Capacity is not easily segmented into “work capacity” and “non-work” capacity.

When I worked for others, there were times when taking on extra hours for more output was not a problem because the rest of my life was not too full. I had the capacity to handle more. Quality didn’t suffer and neither did I.

Other times, a few extra hours put me on edge, leaving me stressed and fried. During these times, I was typically managing more in my personal life. As a result, there wasn’t capacity for more.

Being in charge of my work commitments has allowed me to manage how I’m utilizing my own capacity and to be considerate of my whole life: what is happening with me personally? With my family? How much energy is needed for those commitments and how much do I have to give to work?

I know that each opportunity that I accept will take my energy and effort — a part of me — and that part cannot be given to anything else: other work, friends, family or leisure.

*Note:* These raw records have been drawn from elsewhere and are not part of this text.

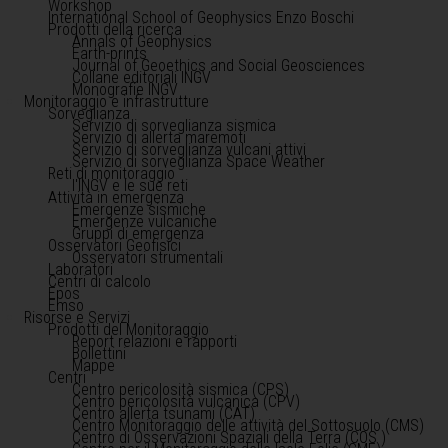
Workshop
International School of Geophysics Enzo Boschi
Prodotti della ricerca
Annals of Geophysics
Earth-prints
Journal of Geoethics and Social Geosciences
Collane editoriali INGV
Monografie INGV
Monitoraggio e infrastrutture
Sorveglianza
Servizio di sorveglianza sismica
Servizio di allerta maremoti
Servizio di sorveglianza vulcani attivi
Servizio di sorveglianza Space Weather
Reti di monitoraggio
l'INGV e le sue reti
Attività in emergenza
Emergenze sismiche
Emergenze vulcaniche
Gruppi di emergenza
Osservatori Geofisici
Osservatori strumentali
Laboratori
Centri di calcolo
Epos
Emso
Risorse e Servizi
Prodotti del Monitoraggio
Report relazioni e rapporti
Bollettini
Mappe
Centri
Centro pericolosità sismica (CPS)
Centro pericolosità vulcanica (CPV)
Centro allerta tsunami (CAT)
Centro Monitoraggio delle attività del Sottosuolo (CMS)
Centro di Osservazioni Spaziali della Terra (COS )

2. Sometimes when you say no you are actually saying yes.

Saying no to work when there is not something else on the horizon has been one of the hardest things for me to get comfortable with.

When I started, I said yes to work that wasn’t a right fit because I didn’t have other opportunities lined up and I wanted to make my revenue goal for the month.

I quickly learned that saying yes to things that are not right closes doors to potential right opportunities both logistically and energetically. Now, I know that by saying no I may actually be saying yes to the right thing which has yet to arrive.

I see it like this:

  • If you say yes to work that you don’t feel good about it’s like being in a committed relationship with someone you don’t like and going out alone: you appear cranky and unavailable.

  • If you say no to work that you don’t feel good about it’s like going out free as a bird: you appear light and available — able to take on the right work when it comes your way.

Now when I say no, I sit back and feel confident, open to what will arrive next.

3. Saying yes to the right opportunities leads to better work, happier clients and more available capacity.

When the work is a good fit, it’s energizing and provides me with more energy to use. Engaging in relationships that are a bad fit reduces my capacity for other things because it not only takes the time and energy needed to do the work and have the relationship, it draws additional energy from my reserve to compensate for the negative feelings and extra effort used up.

Another relationship analogy:

  • When you are in the company of people you love and trust, you feel energized and have more to give.

  • When you are with people you don’t like very much or don’t trust, you feel anxious and drained. You need to refuel afterward rather than feeling as if they fueled you up.

Key takeaway — treat business relationships as you would any other — pursue those that fuel you rather than drain you.

4. When you do say yes, go all in.

I was recently having a conversation with a client about how to say no more often. He, like so many successful and driven people, says yes a lot. Then, he feels overburdened. I told him that my rule is to only say yes to the things I can give my all to. If I can’t deliver my highest quality work, I say no. This means I need to be constantly assessing and predicting my available capacity. This also means that I might have to say no to something that feels right because I simply don’t have the capacity available in the timeframe requested.

The way I see it is this:

  • It’s better to do fewer things at your very best, highest level of quality than to do more than you can handle below that standard.

  • When you say yes to something and spread yourself too thin you put yourself at risk of not being able to deliver your best.

  • This puts your relationships and your reputation at risk.

  • It also feels bad — and has the potential to sap your energy and impact your total wellbeing.